Nest 1: only one chick to band (mark did two nests on Sunday and each had three chicks) and the adult female had a transmitter on her back--she's from Milwaukee. Can you see the chick in the nest in this photo? When the osprey parents call the warning, the chicks go flat like a pancake, this only shows their brown feathers and hides the white feathers. To a passing aerial predator, the nest would look empty.
Nest 2: three chicks, one died as soon as it was taken out of the nest--very similar to what happened in 2005. The necropsy of the 2005 chick showed that it was severely weakened from a liver problem and that it died from cardiac arrest. The stress of being taken from the nest killed it, but had it been healthy to begin with it, then it would have survived the banding. The problem that the chick had would have killed it either before it left the nest or not soon after. I have a feeling, the necropsy for this bird will show that they same thing happened. Bummer.
Nest 3: Two healthy chicks. Although, besides just the pair of adults screaming at us as we banded, a third flew over and joined in the screaming and yelling. You should be able to see three birds in the above photo, flying in the sky.
Nest 4: Empty.
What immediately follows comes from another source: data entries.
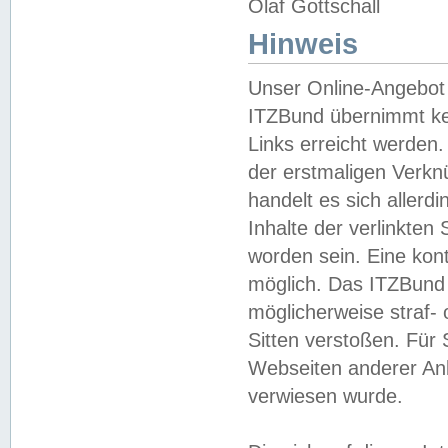
Olaf Gottschall
Hinweis
Unser Online-Angebot 
ITZBund übernimmt kei
Links erreicht werden.
der erstmaligen Verknü
handelt es sich aller
Inhalte der verlinkte
worden sein. Eine kont
möglich. Das ITZBund d
möglicherweise straf- 
Sitten verstoßen. Für
Webseiten anderer Anbi
verwiesen wurde.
What was interesting about this nest was that chicks were observed in the nest this past Sunday but a mere four days later they were gone. It was way too soon for them to have left the nest and even still, there should have been some osprey activity and it was dead quiet. A new eagle nest was built withing half mile of the osprey nest and Mark speculated that the eagles at the chicks sometime between Sunday and Thursday (guess the pancake defense didn't work so well that time). Talk about getting two birds with one stone (har har)--they get to juicy birds as well as cut back some of the competition for fish in the lake.
Sometimes great horned owls will take osprey chicks, but they aren't strong enough to carry the body away and eat it right in the nest. An eagle, is much larger and can easily carry an osprey chick. The lack of feathers and body parts in the nest points the finger to the eagle.
For me, the best part of the day was at the Lake Josephine nest. There were some kids who came to watch the banding and while this bird waited its turn to be banded, I let them touch it and even better--smell it. Since osprey only eat fish, they have a very distinct aroma. They also became our helpers, holding the bands and other equipment before we put them on the birds. They did a good job. Perhaps future naturalists?
And, because I feel like everywhere I go, I'm finding grasshopper sparrows, I'll include the above photo. This bird was near one of the osprey nests, perched on top of a sapling covered with a plastic tube (to keep deer from chewing it) and then covered with netting on top (to keep bluebirds from going into the tube looking for nest cavities and getting stuck). It tried not to move, hoping I wouldn't notice it just sitting there with some incredibly incriminating billful of food, on its way to feed a nest of hungry chicks. I was more entranced by the insect that whipped around in the tiny bill. I wonder what it was?